Say I have the following numpy array
n = 50
a = np.array(range(1, 1000)) / 1000.
I would like to execute this line of code
%timeit v = [a ** k for k in range(0, n)]
1000 loops, best of 3: 2.01 ms per loop
However, this line of code will ultimately be executed in a loop, therefore I have performance issues.
Is there a way to optimize the loop? For example, the result of a specific calculation i
in the list comprehension is simply the result of the previous calculation result in the loop, multiplied by a
again.
I don't mind storing the results in a 2d-array instead of arrays in a list. That would probably be cleaner.

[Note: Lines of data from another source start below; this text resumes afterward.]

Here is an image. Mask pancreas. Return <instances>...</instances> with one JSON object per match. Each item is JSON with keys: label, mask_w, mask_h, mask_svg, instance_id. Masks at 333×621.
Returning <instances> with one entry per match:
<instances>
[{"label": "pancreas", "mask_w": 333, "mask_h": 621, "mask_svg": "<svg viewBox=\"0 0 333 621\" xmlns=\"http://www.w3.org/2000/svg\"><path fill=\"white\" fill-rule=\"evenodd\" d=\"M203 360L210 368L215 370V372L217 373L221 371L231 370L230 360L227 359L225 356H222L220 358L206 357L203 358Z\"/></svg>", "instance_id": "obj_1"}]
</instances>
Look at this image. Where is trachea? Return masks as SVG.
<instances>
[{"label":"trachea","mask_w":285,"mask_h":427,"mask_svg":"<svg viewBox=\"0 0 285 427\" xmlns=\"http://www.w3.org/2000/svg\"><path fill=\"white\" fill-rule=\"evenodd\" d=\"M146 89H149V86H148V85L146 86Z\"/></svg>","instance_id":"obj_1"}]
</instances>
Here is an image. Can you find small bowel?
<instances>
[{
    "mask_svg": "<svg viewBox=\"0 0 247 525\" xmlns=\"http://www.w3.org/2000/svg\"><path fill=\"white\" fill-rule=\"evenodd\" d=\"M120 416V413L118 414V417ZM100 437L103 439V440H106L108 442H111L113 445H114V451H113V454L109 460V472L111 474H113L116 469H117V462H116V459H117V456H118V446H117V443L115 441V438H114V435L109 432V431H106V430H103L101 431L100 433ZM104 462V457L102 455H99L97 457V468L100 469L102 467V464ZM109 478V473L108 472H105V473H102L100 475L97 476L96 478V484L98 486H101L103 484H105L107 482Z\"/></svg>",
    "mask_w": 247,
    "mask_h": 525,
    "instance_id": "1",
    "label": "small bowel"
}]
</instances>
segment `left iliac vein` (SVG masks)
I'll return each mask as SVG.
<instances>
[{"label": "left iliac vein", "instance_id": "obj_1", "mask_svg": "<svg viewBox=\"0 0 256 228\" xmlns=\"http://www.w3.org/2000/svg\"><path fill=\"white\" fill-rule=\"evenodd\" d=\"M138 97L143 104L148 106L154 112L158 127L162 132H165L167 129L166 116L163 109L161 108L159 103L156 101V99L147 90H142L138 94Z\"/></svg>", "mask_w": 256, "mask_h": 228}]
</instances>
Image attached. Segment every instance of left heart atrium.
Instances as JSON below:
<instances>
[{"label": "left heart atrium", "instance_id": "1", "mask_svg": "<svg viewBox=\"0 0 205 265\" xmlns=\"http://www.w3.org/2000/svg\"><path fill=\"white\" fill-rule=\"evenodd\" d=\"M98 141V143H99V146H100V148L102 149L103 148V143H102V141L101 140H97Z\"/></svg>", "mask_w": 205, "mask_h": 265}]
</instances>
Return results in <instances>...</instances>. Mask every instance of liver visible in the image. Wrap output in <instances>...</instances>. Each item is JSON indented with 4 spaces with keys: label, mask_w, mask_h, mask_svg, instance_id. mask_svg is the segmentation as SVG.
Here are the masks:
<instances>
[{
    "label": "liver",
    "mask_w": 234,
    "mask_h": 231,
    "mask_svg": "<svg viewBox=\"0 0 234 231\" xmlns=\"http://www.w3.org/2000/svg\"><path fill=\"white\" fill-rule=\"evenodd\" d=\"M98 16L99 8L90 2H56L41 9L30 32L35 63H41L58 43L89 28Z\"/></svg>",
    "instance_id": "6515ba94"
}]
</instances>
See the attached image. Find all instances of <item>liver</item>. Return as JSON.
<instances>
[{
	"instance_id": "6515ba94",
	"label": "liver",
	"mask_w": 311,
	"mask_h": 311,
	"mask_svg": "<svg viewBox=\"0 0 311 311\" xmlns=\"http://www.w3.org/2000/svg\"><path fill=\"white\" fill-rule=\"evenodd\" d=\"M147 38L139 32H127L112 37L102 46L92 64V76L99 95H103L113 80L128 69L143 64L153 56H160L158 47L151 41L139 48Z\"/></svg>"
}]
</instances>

By the way, I also tried the following, but it yields similar performance results:
k = np.array(range(0, n))
ones = np.ones(n)
temp = np.outer(a, ones)
And then performed the following calculation
%timeit temp ** k
1000 loops, best of 3: 1.96 ms per loop
or
%timeit np.power(temp, k)
1000 loops, best of 3: 1.92 ms per loop
But both yields similar results to the list comprehension above. By the way, n
will always be an integer
in my case.
In quick tests cumprod
seems to be faster.
In [225]: timeit v = np.array([a ** k for k in range(0, n)])
2.76 ms ± 1.62 µs per loop (mean ± std. dev. of 7 runs, 100 loops each)
In [228]: %%timeit
...: A=np.broadcast_to(a[:,None],(len(a),50))
...: v1=np.cumprod(A,axis=1)
...:
208 µs ± 42.3 ns per loop (mean ± std. dev. of 7 runs, 1000 loops each)
To compare values I have to tweak ranges, since v
includes a 0 power, while v1
starts with a 1 power:
In [224]: np.allclose(np.array(v)[1:], v1.T[:-1])
Out[224]: True
But the timings suggest that cumprod
is worth refining.
The proposed duplicate was Efficient way to compute the Vandermonde matrix. That still has good ideas.